Developers have been able to use Linux command shells like Bash for years through third-party tools, but this is the first time that Microsoft has actually implemented the functionality directly into Windows. The company partnered with Canonical, known for the Linux distribution Ubuntu, to ensure the Bash experience is just as good in Windows as it is in variants of Linux.
During Microsoft's Build 2016 keynote, it was revealed that developers will be able to download the Linux command line from the Windows Store when the Anniversary Update becomes available. Microsoft's Kevin Gallo stated during the event that "this is not a VM" or "cross-compiled tools" but a fully-fledged Linux shell running in Windows.

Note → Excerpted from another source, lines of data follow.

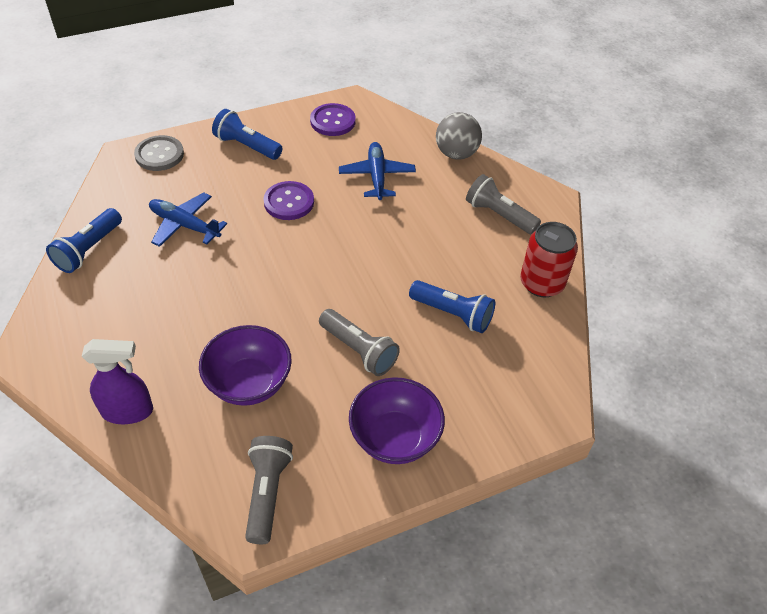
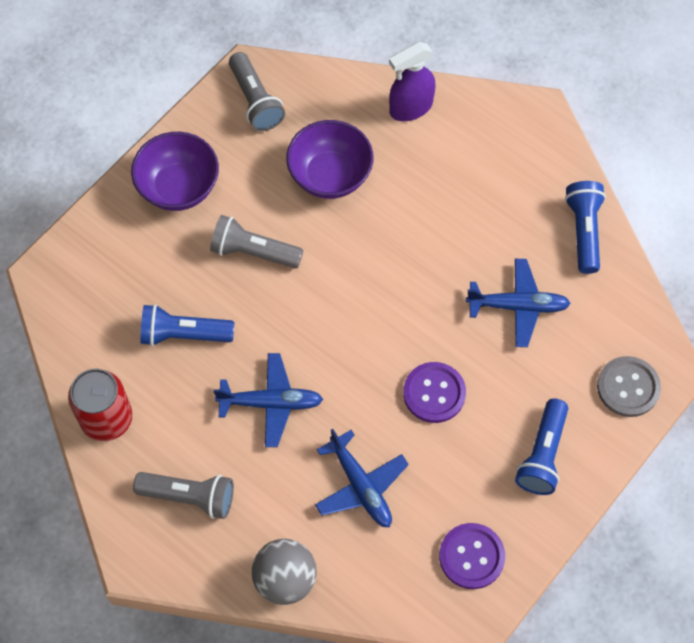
camera: 155 degrees right, 15 degrees up
blue flashlight [212,109,283,160] -> blue flashlight turned 105 degrees clockwise [515,398,568,495]
none -> blue plane [213,353,323,447]

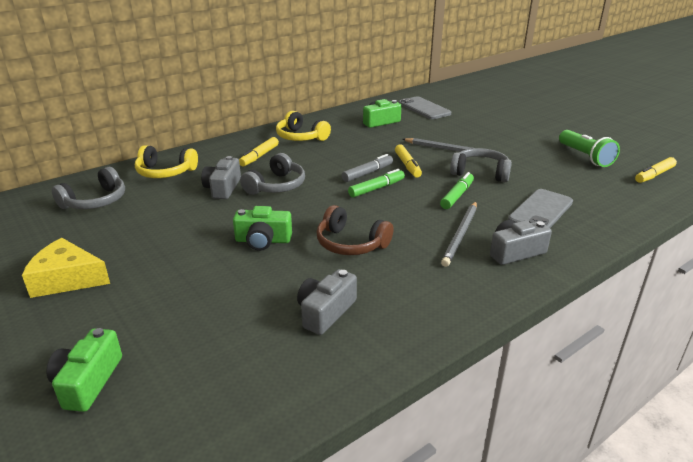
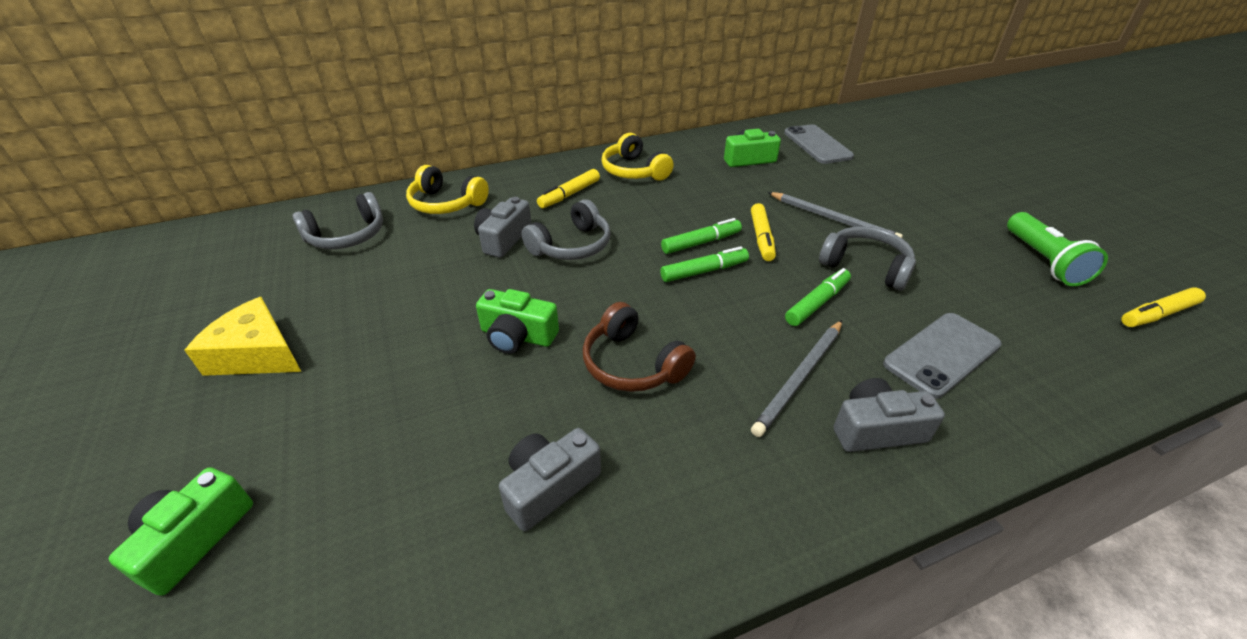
camera: 15 degrees right, 10 degrees up
grey marker [342,154,393,182] -> green marker [661,218,742,254]

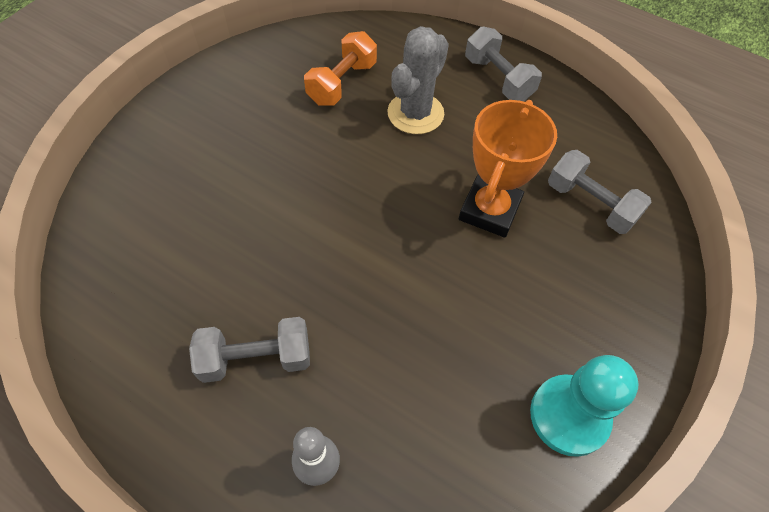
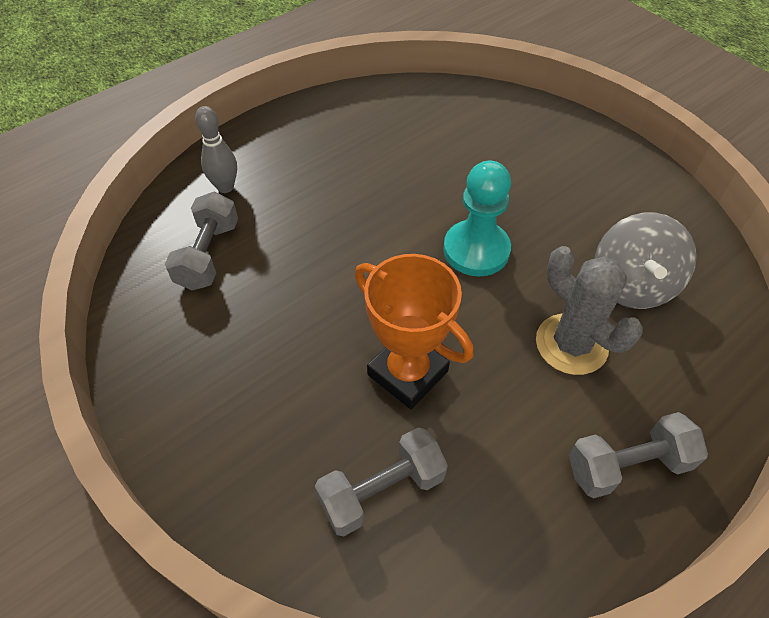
camera: 110 degrees right, 5 degrees down
grey dumbbell [189,317,310,383] -> grey dumbbell moved to [165,192,238,290]
orange dumbbell [304,31,377,105] -> grey spinning top [595,213,697,309]
turquoise pawn [530,355,639,457] -> turquoise pawn moved to [443,161,511,277]

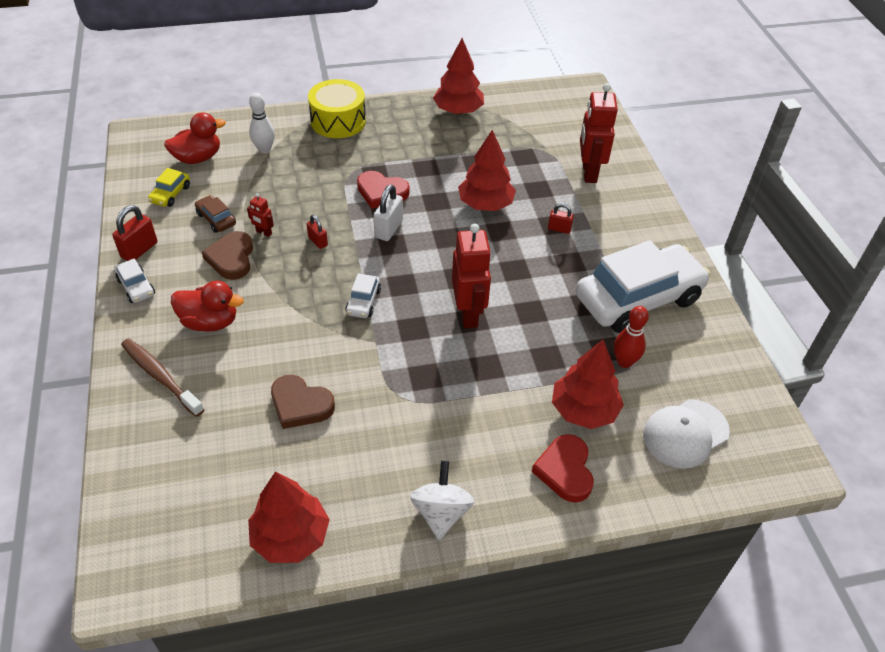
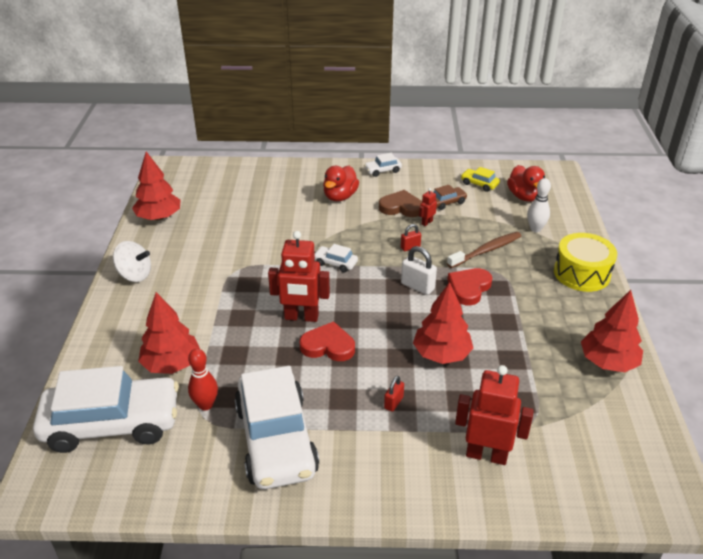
camera: 105 degrees right, 10 degrees down
red padlock [112,205,157,261] -> none
brown toothbrush [121,338,204,417] -> brown toothbrush moved to [447,232,521,268]
brown heart [271,375,335,429] -> none
red heart [532,434,594,503] -> red heart moved to [300,321,355,361]
white cap [643,399,730,469] -> white car [33,366,179,453]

Ars Technica believes that the way Microsoft has implemented this functionality could allow developers to natively run Linux programs on Windows without any major modifications. This, along with tools like the Bash shell, could really entice developers more comfortable with a Linux environment to develop on Windows 10.
When Microsoft announced that the Bash shell would be coming to Windows, the news received a huge round of applause from the Build 2016 crowd. Microsoft are definitely listening to what developers want, and this is a great step towards making Windows a more friendly development environment.